EXAMINING THE CHANCE OF FREE PRIOR AND INFORMED CONSENT ENACTMENT UPON DIRECT INVESTMENT IN INDONESIA
FEBRI IQBAL, Veri Antoni, S.H., M.Hum.
2017 | Skripsi | S1 ILMU HUKUMPenelitian ini ditujukan untuk menguji kemungkinan pemberlakukan Free Prior and Informed Consent (FPIC) di Indonesia dibidang penanaman modal langsung di Indonesia, khususnya pada bidang kehutanan, minyak dan gas bumi, mineral dan batu bara dan perkebunan. Pemberlakukan FPIC memberi akses ke masyarakat untuk memperoleh informasi lebih dini mengenai penanaman modal mulai dari pra penanaman modal, pelaksanaan penanaman modal dan pasca penanaman modal. Selain itu, masyarakat akan memperoleh hak untuk menyampaikan pendapat dan memberikan persetujuan atas penanaman modal yang akan dilaksanakan di wilayahnya. Penelitian ini merupakan penelitian normatif dengan pendekatan peraturan perundang-undangan, pendekatan konseptual dan pendekatan komparatif. Data yang digunakan dalam penelitian ini adalah data sekunder dengan bahan hukum primer, bahan hukum sekunder. Penelitian dipaparkan secara evaluatif dan dijabarkan mulai dari pembahasan yang umum menuju pembahasan yang khusus atau secara deduktif. Hasil penelitian ini menunjukkan bahwa pengaturan penanaman modal langsung di bidang sumber daya alam kehutanan, minyak dan gas bumi, mineral dan batu bara dan perkebunan secara parsial telah mengakomodasi konsep FPIC dalam pelaksanaan penanaman modal langsung dalam bentuk penyampaian informasi lebih dini. Penyampaian informasi wajib dilakukan oleh pemerintah pada saat perencanaan lokasi penanaman modal, sedangkan bagi penanam modal pada setiap sektor, wajib menginformasikan penanaman modal pada saat perolehan izin lingkungan. Pengaturan bidang perkebunan lebih memperhatikan masyarakat dibuktikan dengan kewajiban pembuatan perjanjian antara penanam modal dan masyarakat. Berbeda dengan pengaturan pada pertambangan mineral, minyak dan gas bumi dan perkebunan yang hanya menekankan pada informasi lebih dini.
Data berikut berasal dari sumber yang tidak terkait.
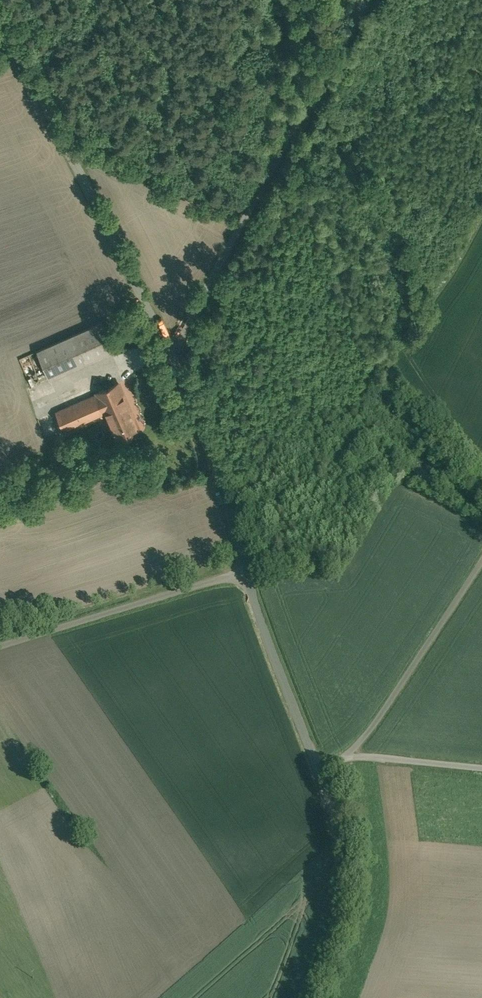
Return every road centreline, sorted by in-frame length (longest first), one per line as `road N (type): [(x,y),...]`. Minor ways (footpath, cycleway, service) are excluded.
road 1 (unclassified): [(242,573),(167,354),(2,35)]
road 2 (unclassified): [(242,573),(337,835),(340,895),(309,997)]
road 3 (track): [(358,0),(167,354)]
road 4 (unclassified): [(0,648),(242,573)]
road 5 (track): [(481,769),(344,757),(315,766)]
Peluang pemberlakukan FPIC masih sulit untuk langsung diterapkan secara penuh pada peraturan perundang-undangan karena adanya hak menguasai negara pada sumber daya di Indonesia.
This research is aimed to examine the possibility of Free Prior and Informed Consent (FPIC) enactment on the field of natural resources direct investment in Indonesia, especially in the sector of forestry, oil and gas, mining and plantation. FPIC enactment will put people in the position where they can access prior information from an investor about their investment. Prior information is provided by investor and government that contains information from pre-investment, investment operational, and post-investment. Besides, people could obtain their right to explain opinion and give consent upon investment that will operate in their area. Impact and benefit since investment existence can be calculated early and a time accepted properly. The Character of this research is normative research. As normative research, it uses normative approach, conceptual approach, and comparative approach. Research data is lying on secondary data which consists of the primary legal source, the secondary legal source, and the tertiary legal source. It arranges deductively from the general topic about FPIC to the specific topic. The result of it is explained after the examination or evaluation. Research result and analysis portray that Indonesian regulation which regulates natural resources direct investment, especially on the sector of forestry, oil and gas, mining and plantation accommodates FPIC partially elements named prior information. Moreover, information transfer has to be proceeded by the government in the planning process of direct investment location of the spatial plan. An investor should inform their activity aforesaid and its impact. For the investor, they should conduct a public hearing about their influence of business. In the sector of forestry, mining, oil and gas regulation, it provides the obligation to inform. Plantation law is concerning more over people with its agreement as the prerequisite. Contrary to prior information, the chance of entire FPIC enactment based on current Indonesian law is still difficult to be employed since there is right to control of the state to manage the natural resource in Indonesia that can be challenged by people consent.
Kata Kunci : FPIC, penanaman modal langsung, sumber daya alam, masyarakat adat dan masyarakat lokal,direct investment, natural resources, local and indigenous people.